From Wesley Gray at Turnkey Analyst comes a reminder about tax rates. Tax rates are going up, and how your investment is taxed may be as important as how it performs. Here’s his table of maximum rates for high-bracket investors:
Source: Turnkey Analyst (click on image to enlarge)
Most advisors have a lot of clients in the highest tax bracket, so this is quite applicable. It’s pretty clear that the most tax efficient way to get growth is through long-term capital gains, and the most efficient way to get an income stream is through tax-free bonds and qualified dividends.
Two things strike me about these tax rates. 1) I would rather not pay them, and 2) It makes sense to think about how to structure your investment accounts and investment strategies to be tax efficient.

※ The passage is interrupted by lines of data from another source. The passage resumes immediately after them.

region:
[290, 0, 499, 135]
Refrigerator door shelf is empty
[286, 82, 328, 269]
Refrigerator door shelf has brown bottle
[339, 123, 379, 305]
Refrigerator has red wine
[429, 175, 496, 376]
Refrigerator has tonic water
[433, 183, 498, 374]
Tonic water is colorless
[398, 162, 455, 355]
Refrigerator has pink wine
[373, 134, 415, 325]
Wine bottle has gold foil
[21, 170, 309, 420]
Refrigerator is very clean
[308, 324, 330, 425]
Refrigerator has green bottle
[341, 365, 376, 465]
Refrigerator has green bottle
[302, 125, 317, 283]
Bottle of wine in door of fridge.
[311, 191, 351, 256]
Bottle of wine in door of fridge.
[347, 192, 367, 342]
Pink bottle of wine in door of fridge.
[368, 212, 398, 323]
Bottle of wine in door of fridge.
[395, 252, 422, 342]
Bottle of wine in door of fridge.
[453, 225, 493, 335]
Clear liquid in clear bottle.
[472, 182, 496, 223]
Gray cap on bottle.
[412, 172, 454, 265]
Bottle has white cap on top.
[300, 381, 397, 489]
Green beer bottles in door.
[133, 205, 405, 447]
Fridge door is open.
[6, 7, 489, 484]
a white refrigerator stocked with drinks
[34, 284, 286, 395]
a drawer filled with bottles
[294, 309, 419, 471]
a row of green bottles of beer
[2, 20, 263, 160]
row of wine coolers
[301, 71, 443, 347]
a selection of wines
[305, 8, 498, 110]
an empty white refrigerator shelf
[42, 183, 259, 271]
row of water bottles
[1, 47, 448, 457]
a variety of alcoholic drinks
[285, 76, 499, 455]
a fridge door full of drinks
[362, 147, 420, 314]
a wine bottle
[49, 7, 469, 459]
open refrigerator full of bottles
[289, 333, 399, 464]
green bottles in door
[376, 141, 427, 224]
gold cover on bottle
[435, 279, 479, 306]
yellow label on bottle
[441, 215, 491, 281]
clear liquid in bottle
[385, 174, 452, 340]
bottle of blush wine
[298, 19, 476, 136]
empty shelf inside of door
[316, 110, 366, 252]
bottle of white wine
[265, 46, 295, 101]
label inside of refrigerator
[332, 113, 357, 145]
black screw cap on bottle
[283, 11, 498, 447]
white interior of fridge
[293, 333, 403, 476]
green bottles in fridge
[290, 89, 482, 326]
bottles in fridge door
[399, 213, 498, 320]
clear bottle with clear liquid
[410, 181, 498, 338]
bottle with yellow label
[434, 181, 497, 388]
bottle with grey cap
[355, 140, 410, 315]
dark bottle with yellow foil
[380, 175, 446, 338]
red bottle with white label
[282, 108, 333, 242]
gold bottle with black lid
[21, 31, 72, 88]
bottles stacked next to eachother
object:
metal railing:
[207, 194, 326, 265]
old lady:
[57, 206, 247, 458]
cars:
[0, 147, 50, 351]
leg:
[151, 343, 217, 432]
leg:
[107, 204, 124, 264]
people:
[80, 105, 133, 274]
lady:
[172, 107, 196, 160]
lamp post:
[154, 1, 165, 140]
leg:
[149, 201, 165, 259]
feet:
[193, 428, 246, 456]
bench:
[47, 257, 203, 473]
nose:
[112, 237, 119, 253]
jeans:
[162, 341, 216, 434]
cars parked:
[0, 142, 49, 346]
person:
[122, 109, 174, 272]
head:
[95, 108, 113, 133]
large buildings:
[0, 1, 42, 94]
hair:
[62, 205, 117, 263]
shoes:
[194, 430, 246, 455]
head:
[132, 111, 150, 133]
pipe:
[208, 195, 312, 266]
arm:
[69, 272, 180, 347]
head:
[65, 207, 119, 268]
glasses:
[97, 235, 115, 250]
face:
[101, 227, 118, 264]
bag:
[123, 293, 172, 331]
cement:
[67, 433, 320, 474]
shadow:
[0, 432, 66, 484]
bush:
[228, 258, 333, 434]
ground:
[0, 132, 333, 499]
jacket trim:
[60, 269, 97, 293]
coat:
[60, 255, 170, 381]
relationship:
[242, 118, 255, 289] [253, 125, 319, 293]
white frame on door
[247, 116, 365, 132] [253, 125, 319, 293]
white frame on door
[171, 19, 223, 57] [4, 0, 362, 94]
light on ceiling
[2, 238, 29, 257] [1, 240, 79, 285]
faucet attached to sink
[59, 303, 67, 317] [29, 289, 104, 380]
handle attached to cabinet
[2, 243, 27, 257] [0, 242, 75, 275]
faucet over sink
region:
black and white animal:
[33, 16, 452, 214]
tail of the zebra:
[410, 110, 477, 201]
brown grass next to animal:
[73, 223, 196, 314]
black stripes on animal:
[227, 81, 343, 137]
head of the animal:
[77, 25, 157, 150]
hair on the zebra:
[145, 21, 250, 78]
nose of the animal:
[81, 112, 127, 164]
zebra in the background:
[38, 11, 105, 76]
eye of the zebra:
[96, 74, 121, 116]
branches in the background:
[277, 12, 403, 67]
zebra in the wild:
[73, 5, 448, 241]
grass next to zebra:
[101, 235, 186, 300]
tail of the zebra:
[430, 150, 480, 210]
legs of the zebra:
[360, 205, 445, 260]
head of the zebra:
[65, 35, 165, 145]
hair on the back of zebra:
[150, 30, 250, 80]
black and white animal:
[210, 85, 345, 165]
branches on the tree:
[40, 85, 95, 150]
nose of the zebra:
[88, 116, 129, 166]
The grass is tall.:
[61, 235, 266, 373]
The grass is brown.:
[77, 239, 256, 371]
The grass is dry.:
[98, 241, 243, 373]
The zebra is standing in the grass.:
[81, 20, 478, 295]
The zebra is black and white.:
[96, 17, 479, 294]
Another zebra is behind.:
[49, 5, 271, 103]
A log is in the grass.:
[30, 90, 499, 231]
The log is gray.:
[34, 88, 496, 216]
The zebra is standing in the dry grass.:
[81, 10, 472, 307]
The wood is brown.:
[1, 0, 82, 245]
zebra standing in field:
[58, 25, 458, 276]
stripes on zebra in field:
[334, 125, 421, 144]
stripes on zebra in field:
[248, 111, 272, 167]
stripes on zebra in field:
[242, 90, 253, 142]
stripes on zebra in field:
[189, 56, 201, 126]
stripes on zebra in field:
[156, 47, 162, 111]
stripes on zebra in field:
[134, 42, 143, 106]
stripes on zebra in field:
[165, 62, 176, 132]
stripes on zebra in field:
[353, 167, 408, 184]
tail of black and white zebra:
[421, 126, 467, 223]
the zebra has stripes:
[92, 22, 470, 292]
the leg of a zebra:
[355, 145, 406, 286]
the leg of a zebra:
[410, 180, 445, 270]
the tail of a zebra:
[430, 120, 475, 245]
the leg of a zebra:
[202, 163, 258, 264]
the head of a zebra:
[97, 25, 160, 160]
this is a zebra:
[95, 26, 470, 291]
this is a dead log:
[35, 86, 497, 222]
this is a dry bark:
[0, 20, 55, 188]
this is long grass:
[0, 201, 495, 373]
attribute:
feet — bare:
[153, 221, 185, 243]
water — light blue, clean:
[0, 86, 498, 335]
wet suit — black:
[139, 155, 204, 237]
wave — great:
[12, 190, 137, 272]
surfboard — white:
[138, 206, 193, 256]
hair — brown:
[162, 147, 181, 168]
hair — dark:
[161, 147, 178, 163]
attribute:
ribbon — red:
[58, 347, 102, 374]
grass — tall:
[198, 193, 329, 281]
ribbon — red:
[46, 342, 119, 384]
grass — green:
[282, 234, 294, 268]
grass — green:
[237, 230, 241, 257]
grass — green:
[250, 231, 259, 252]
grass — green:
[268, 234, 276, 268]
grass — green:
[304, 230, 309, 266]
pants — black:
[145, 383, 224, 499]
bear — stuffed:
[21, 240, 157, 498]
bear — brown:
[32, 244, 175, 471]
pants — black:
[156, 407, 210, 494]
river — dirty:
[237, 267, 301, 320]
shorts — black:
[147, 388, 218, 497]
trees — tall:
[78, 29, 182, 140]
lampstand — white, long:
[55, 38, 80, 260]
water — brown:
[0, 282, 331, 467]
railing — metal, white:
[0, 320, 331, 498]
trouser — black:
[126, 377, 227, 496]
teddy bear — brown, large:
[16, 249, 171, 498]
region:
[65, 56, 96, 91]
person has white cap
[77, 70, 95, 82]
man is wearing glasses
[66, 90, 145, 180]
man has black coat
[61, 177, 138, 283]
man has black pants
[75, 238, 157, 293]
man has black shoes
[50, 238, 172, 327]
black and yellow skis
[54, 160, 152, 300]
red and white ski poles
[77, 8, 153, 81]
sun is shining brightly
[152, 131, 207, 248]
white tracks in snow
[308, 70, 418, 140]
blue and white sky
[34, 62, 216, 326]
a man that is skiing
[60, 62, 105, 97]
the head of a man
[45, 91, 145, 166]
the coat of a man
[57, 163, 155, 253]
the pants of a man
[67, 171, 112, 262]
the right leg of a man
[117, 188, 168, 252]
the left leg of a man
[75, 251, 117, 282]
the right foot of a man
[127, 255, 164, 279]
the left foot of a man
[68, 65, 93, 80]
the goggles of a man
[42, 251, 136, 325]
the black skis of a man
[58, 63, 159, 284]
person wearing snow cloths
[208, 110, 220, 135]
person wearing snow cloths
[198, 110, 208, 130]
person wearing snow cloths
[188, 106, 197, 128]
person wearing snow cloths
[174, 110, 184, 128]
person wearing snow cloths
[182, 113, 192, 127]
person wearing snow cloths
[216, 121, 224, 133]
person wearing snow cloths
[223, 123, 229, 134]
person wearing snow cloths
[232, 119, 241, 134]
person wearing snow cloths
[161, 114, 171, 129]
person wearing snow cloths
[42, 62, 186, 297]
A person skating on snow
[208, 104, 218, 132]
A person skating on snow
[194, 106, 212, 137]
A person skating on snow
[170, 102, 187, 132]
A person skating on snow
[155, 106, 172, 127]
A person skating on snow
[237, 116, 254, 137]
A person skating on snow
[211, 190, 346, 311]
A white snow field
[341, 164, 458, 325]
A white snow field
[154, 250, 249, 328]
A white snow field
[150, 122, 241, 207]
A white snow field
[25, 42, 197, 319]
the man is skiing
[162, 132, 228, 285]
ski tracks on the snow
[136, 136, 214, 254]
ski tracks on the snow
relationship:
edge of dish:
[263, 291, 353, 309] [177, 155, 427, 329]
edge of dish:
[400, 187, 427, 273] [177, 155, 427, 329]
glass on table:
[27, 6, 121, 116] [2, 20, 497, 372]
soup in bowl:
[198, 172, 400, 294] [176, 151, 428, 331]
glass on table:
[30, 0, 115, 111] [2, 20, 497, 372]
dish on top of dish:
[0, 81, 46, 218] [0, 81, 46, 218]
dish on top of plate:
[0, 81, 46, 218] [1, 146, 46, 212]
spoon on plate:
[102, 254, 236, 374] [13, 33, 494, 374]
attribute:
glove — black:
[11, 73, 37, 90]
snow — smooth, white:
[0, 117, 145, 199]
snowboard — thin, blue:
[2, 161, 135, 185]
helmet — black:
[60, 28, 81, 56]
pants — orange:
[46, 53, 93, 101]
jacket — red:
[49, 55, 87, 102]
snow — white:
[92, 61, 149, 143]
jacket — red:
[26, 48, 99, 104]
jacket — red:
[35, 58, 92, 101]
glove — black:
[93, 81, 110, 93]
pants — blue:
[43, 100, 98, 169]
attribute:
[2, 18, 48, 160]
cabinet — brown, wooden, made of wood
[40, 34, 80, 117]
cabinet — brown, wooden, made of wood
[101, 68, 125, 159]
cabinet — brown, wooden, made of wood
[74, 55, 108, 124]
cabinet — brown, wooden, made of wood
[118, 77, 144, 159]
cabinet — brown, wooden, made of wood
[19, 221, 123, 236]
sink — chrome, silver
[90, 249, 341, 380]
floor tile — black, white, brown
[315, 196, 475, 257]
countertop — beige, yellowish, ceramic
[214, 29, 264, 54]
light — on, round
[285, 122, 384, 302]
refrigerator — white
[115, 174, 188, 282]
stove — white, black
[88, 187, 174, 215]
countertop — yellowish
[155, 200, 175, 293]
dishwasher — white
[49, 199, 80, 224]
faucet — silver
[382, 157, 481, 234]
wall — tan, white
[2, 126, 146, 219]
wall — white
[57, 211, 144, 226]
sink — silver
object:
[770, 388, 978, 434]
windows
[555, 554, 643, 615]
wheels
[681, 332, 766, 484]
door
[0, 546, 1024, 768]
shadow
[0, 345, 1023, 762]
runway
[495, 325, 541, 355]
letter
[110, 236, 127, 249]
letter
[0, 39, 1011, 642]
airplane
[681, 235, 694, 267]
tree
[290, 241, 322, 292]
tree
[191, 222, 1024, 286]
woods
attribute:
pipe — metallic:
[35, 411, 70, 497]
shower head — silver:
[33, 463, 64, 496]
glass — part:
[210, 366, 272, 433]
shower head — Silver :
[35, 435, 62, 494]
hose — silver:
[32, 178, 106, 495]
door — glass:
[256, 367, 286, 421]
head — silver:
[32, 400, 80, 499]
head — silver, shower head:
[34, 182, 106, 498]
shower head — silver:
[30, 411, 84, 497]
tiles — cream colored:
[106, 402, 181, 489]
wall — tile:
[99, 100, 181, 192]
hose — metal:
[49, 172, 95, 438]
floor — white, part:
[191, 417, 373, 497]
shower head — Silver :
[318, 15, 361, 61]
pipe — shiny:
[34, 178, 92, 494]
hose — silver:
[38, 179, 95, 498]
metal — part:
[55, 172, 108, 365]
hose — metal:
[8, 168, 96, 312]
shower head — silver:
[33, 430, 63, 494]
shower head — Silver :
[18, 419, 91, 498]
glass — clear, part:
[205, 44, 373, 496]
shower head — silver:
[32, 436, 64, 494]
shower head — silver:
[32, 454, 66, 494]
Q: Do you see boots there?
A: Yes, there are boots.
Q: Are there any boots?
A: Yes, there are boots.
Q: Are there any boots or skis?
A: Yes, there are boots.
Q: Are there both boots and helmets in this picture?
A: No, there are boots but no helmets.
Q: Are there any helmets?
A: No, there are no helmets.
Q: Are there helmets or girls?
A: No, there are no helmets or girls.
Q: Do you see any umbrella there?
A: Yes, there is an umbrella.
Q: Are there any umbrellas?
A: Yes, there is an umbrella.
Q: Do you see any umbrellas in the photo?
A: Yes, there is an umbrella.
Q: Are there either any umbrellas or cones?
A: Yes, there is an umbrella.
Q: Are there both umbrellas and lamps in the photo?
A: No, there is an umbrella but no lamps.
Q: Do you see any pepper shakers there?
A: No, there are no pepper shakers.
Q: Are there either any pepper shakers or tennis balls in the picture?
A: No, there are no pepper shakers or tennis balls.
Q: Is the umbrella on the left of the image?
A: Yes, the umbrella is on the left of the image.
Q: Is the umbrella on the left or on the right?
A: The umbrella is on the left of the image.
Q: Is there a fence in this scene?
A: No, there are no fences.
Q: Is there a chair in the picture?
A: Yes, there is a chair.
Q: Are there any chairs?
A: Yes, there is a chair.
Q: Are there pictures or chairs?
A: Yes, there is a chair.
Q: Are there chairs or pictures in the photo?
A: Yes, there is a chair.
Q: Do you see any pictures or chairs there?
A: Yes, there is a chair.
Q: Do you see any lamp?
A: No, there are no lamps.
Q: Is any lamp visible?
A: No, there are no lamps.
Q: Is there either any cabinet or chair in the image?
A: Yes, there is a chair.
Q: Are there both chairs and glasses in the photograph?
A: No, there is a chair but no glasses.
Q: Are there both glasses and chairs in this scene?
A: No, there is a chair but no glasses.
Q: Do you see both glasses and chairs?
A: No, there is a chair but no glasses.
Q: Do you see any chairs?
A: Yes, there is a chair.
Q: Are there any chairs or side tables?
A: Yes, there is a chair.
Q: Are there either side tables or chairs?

Tax-deferred accounts like IRAs and 401ks are perhaps even more valuable now that rates have gone up. It might make sense to stuff in as much as you can. For taxable accounts, muni bonds are even more attractive than before. And equity strategies that cut losses and let the winners run (like relative strength) are going to be helpful due to their tax efficiency. It also occurs to me that ETFs, especially those with smart beta that aim for market-beating performance, could be very attractive because of their tax efficiency. (I’m partial to PDP, PIZ, PIE, and DWAS, but the point is generally applicable.)